² Centre for Cardiovascular Sciences and Edinburgh Imaging, The University of Edinburgh, Edinburgh, UK.
³ Royal (Dick) School of Veterinary Studies and the Roslin Institute, The University of Edinburgh, Edinburgh, UK.
⁴ Esk Veterinary Consultants, Balado, Kinross, UK.
⁵ School of Engineering and Physical Sciences, Institute of Mechanical, Process and Energy Engineering, Heriot-Watt University, Edinburgh, UK. Electronic address: u.wolfram@hw.ac.uk.

PMID: 37741181
DOI: 10.1016/j.jmbbm.2023.106094

Abstract

Microdamage accumulated through sustained periods of cyclic loading or single overloading events contributes to bone fragility through a reduction in stiffness and strength. Monitoring microdamage in vivo remains unattainable by clinical imaging modalities.

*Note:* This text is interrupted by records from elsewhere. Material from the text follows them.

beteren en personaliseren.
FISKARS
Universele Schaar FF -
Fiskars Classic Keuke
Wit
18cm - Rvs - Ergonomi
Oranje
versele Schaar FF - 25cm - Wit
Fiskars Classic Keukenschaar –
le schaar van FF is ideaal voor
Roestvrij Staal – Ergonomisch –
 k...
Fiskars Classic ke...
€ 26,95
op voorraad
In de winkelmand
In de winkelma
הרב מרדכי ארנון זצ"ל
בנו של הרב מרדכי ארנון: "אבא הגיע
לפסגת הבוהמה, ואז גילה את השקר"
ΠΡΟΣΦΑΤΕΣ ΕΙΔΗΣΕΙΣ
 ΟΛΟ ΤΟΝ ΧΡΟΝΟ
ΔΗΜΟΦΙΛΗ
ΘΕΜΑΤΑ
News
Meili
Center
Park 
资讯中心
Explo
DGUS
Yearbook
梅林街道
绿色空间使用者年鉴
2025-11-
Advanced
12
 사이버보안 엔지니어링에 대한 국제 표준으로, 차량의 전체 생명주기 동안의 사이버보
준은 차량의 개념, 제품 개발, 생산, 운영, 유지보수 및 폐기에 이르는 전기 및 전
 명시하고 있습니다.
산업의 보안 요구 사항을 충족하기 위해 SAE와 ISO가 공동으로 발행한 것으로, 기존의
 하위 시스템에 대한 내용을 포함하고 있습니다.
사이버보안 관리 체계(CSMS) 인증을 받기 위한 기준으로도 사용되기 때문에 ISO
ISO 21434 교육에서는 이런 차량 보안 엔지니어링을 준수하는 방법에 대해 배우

As such, there are no established computational methods for clinical fracture risk assessment that account for microdamage that exists in vivo at any specific timepoint. We propose a method that combines multiple clinical imaging modalities to identify an indicative surrogate, which we term 'hidden porosity', that incorporates pre-existing bone microdamage in vivo. To do so, we use the third metacarpal bone of the equine athlete as an exemplary model for fatigue induced microdamage, which coalesces in the subchondral bone. N = 10 metacarpals were scanned by clinical quantitative computed tomography (QCT) and magnetic resonance imaging (MRI). We used a patch-based similarity method to quantify the signal intensity of a fluid sensitive MRI sequence in bone regions where microdamage coalesces. The method generated MRI-derived pseudoCT images which were then used to determine a pre-existing damage (D^pex) variable to quantify the proposed surrogate and which we incorporate into a nonlinear constitutive model for bone tissue. The minimum, median, and maximum detected D^pex of 0.059, 0.209, and 0.353 reduced material stiffness by 5.9%, 20.9%, and 35.3% as well as yield stress by 5.9%, 20.3%, and 35.3%. Limb-specific voxel-based finite element meshes were equipped with the updated material model. Lateral and medial condyles of each metacarpal were loaded to simulate physiological joint loading during gallop. The degree of detected D^pex correlated with a relative reduction in both condylar stiffness (p = 0.001, R² > 0.74) and strength (p < 0.001, R² > 0.80). Our results illustrate the complementary value of looking beyond clinical CT, which neglects the inclusion of microdamage due to partial volume effects. As we use clinically available imaging techniques, our results may aid research beyond the equine model on fracture risk assessment in human diseases such as osteoarthritis, bone cancer, or osteoporosis.

Keywords: Finite element model; Fracture risk; MRI; Microdamage; QCT; Strength; Subchondral bone.